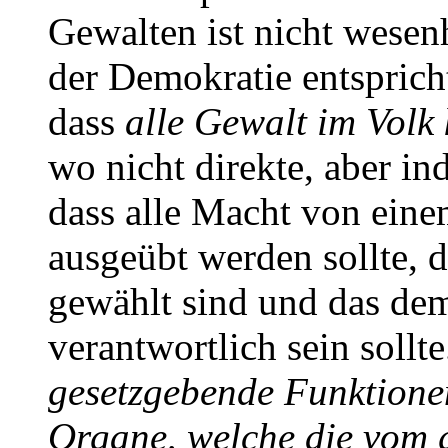
Gewalten ist nicht wesen
der Demokratie entspricht
dass
alle Gewalt im Volk k
wo nicht direkte, aber in
dass alle Macht von eine
ausgeübt werden sollte, 
gewählt sind und das dem
verantwortlich sein sollt
gesetzgebende Funktionen
Organe, welche die vom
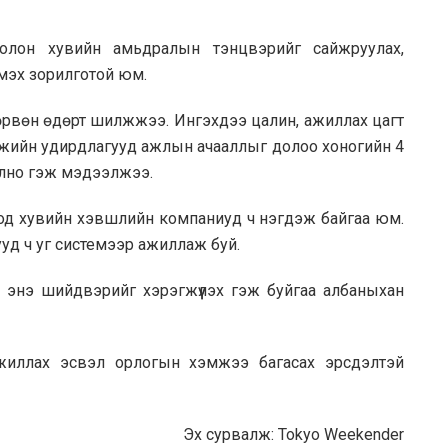
олон хувийн амьдралын тэнцвэрийг сайжруулах,
мэх зорилготой юм.
рвөн өдөрт шилжжээ. Ингэхдээ цалин, ажиллах цагт
 мужийн удирдлагууд ажлын ачааллыг долоо хоногийн 4
олно гэж мэдээлжээ.
оод хувийн хэвшлийн компаниуд ч нэгдэж байгаа юм.
гууд ч уг системээр ажиллаж буй.
ээр энэ шийдвэрийг хэрэгжүүлэх гэж буйгаа албаныхан
ажиллах эсвэл орлогын хэмжээ багасах эрсдэлтэй
Эх сурвалж: Tokyo Weekender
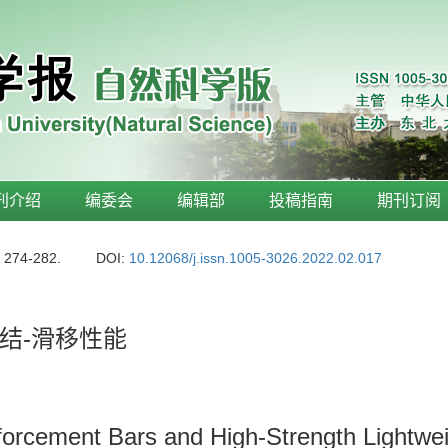
刊介绍
编委会
编辑部
投稿指南
期刊订阅
: 274-282.
DOI:
10.12068/j.issn.1005-3026.2022.02.017
结-滑移性能
forcement Bars and High-Strength Lightwe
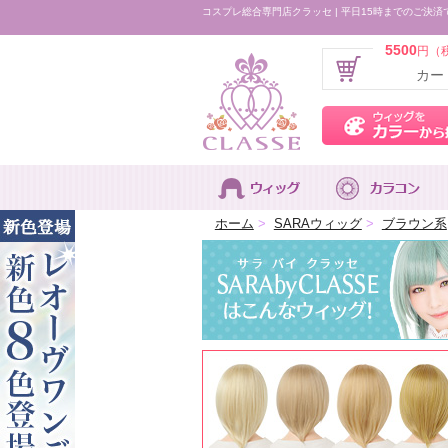
コスプレ総合専門店クラッセ | 平日15時までのご決済
5500
円（
カー
ホーム
>
SARAウィッグ
>
ブラウン系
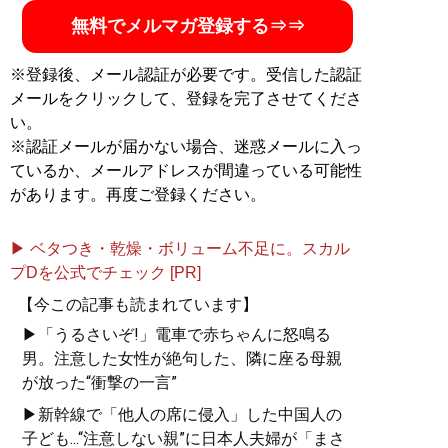
無料でメルマガ登録する⇒⇒
※登録後、メール認証が必要です。受信した認証
メールをクリックして、登録を完了させてくださ
い。
※認証メールが届かない場合、迷惑メールに入っ
ているか、メールアドレスが間違っている可能性
があります。再度ご登録ください。
▶ ベタつき・乾燥・ボリューム不足に。スカル
プDを公式でチェック [PR]
【今この記事も読まれています】
▶「うるさいぞ!」電車で赤ちゃんに怒鳴る
男。注意した女性が絶句した、隣に座る母親
が放った“衝撃の一言”
▶新幹線で「他人の席に侵入」した中国人の
子ども...“注意しない親”に日本人夫婦が「まさ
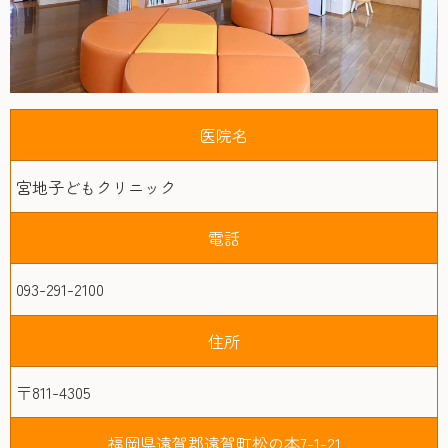
医院名
宮地子どもクリニック
電話
093-291-2100
住所
〒811-4305
福岡県遠賀郡遠賀町松の本7-1-21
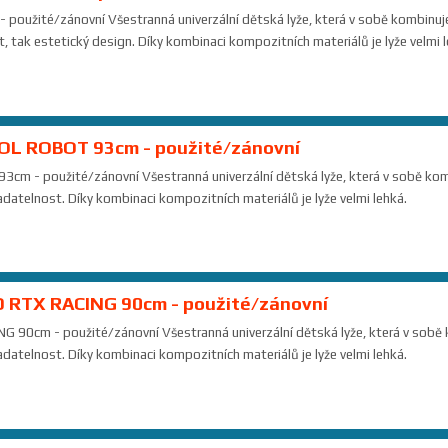
oužité/zánovní Všestranná univerzální dětská lyže, která v sobě kombinuje j
, tak estetický design. Díky kombinaci kompozitních materiálů je lyže velmi l
OL ROBOT 93cm - použité/zánovní
m - použité/zánovní Všestranná univerzální dětská lyže, která v sobě komb
ladatelnost. Díky kombinaci kompozitních materiálů je lyže velmi lehká.
D RTX RACING 90cm - použité/zánovní
 90cm - použité/zánovní Všestranná univerzální dětská lyže, která v sobě k
ladatelnost. Díky kombinaci kompozitních materiálů je lyže velmi lehká.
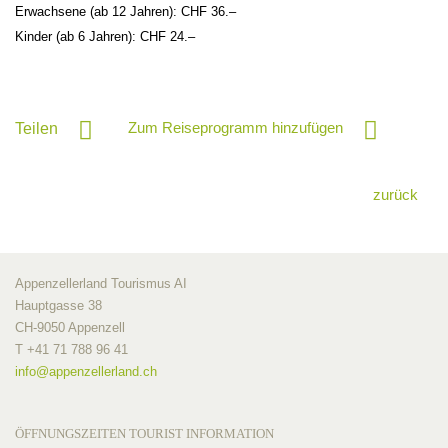
Erwachsene (ab 12 Jahren): CHF 36.–
Kinder (ab 6 Jahren): CHF 24.–
Zum Reiseprogramm hinzufügen
Teilen
zurück
Appenzellerland Tourismus AI
Hauptgasse 38
CH-9050 Appenzell
T +41 71 788 96 41
info@
appenzellerland.ch
ÖFFNUNGSZEITEN TOURIST INFORMATION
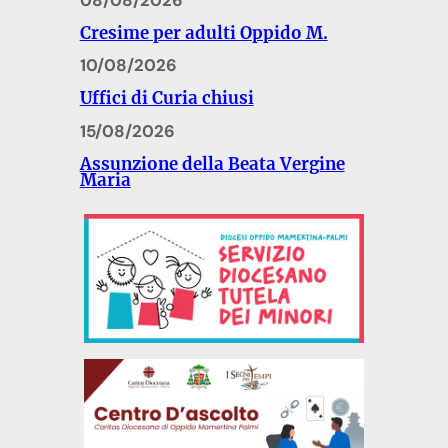
Cresime per adulti Oppido M.
10/08/2026
Uffici di Curia chiusi
15/08/2026
Assunzione della Beata Vergine
Maria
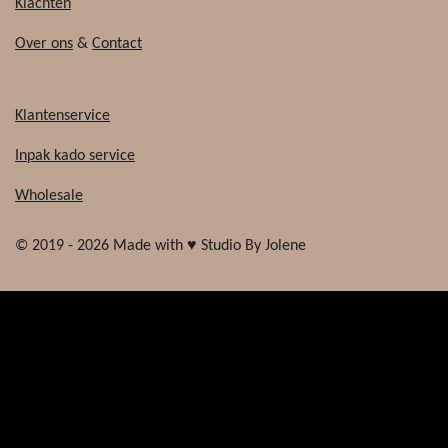
Klachten
Over ons
&
Contact
Klantenservice
Inpak kado service
Wholesale
© 2019 - 2026 Made with ♥ Studio By Jolene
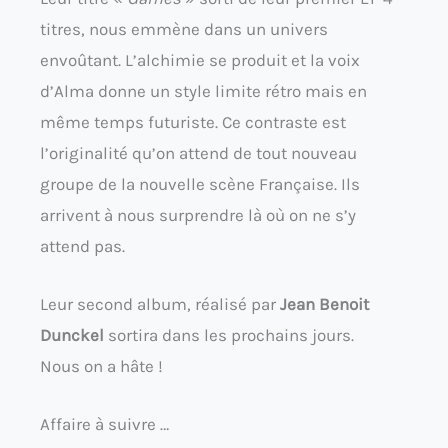
titres, nous emmène dans un univers
envoûtant. L’alchimie se produit et la voix
d’Alma donne un style limite rétro mais en
même temps futuriste. Ce contraste est
l’originalité qu’on attend de tout nouveau
groupe de la nouvelle scène Française. Ils
arrivent à nous surprendre là où on ne s’y
attend pas.
Leur second album, réalisé par
Jean Benoit
Dunckel
sortira dans les prochains jours.
Nous on a hâte !
Affaire à suivre …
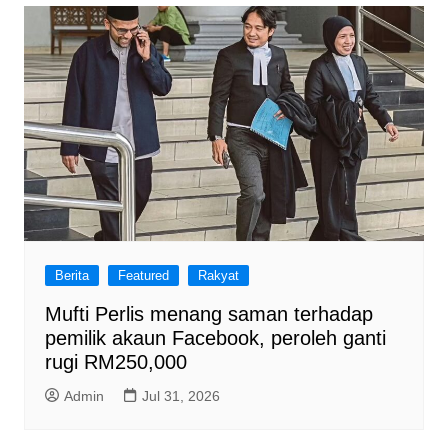
Berita
Featured
Rakyat
Mufti Perlis menang saman terhadap
pemilik akaun Facebook, peroleh ganti
rugi RM250,000
Admin
Jul 31, 2026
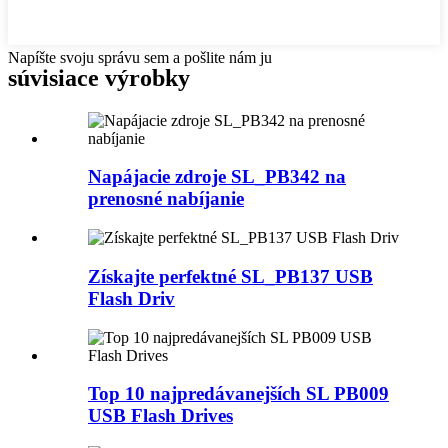
Napíšte svoju správu sem a pošlite nám ju
súvisiace výrobky
Napájacie zdroje SL_PB342 na
prenosné nabíjanie
Získajte perfektné SL_PB137 USB
Flash Driv
Top 10 najpredávanejších SL PB009
USB Flash Drives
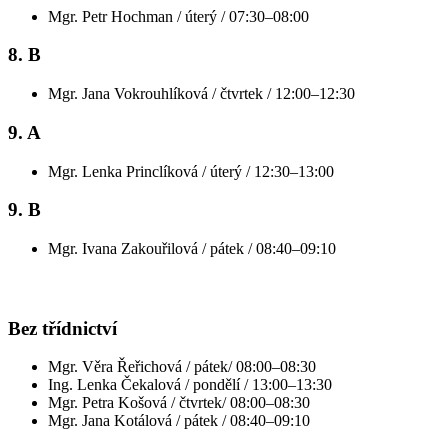
Mgr. Petr Hochman / úterý / 07:30–08:00
8. B
Mgr. Jana Vokrouhlíková / čtvrtek / 12:00–12:30
9. A
Mgr. Lenka Princlíková / úterý / 12:30–13:00
9. B
Mgr. Ivana Zakouřilová / pátek / 08:40–09:10
Bez třídnictví
Mgr. Věra Řeřichová / pátek/ 08:00–08:30
Ing. Lenka Čekalová / pondělí / 13:00–13:30
Mgr. Petra Košová / čtvrtek/ 08:00–08:30
Mgr. Jana Kotálová / pátek / 08:40–09:10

▸ **YOUR OBJECTIVE**:
Everything from the line that contains "Mufti Perlis menang saman terhadap" through the final line of the material should be returned exactly, except the pictures.

▸ **WRITTEN SOLUTION**:
Mufti Perlis menang saman terhadap
pemilik akaun Facebook, peroleh ganti
rugi RM250,000
Admin
Jul 31, 2026
Napíšte svoju správu sem a pošlite nám ju
súvisiace výrobky
Napájacie zdroje SL_PB342 na
prenosné nabíjanie
Získajte perfektné SL_PB137 USB
Flash Driv
Top 10 najpredávanejších SL PB009
USB Flash Drives
Mgr. Petr Hochman / úterý / 07:30–08:00
8. B
Mgr. Jana Vokrouhlíková / čtvrtek / 12:00–12:30
9. A
Mgr. Lenka Princlíková / úterý / 12:30–13:00
9. B
Mgr. Ivana Zakouřilová / pátek / 08:40–09:10
Bez třídnictví
Mgr. Věra Řeřichová / pátek/ 08:00–08:30
Ing. Lenka Čekalová / pondělí / 13:00–13:30
Mgr. Petra Košová / čtvrtek/ 08:00–08:30
Mgr. Jana Kotálová / pátek / 08:40–09:10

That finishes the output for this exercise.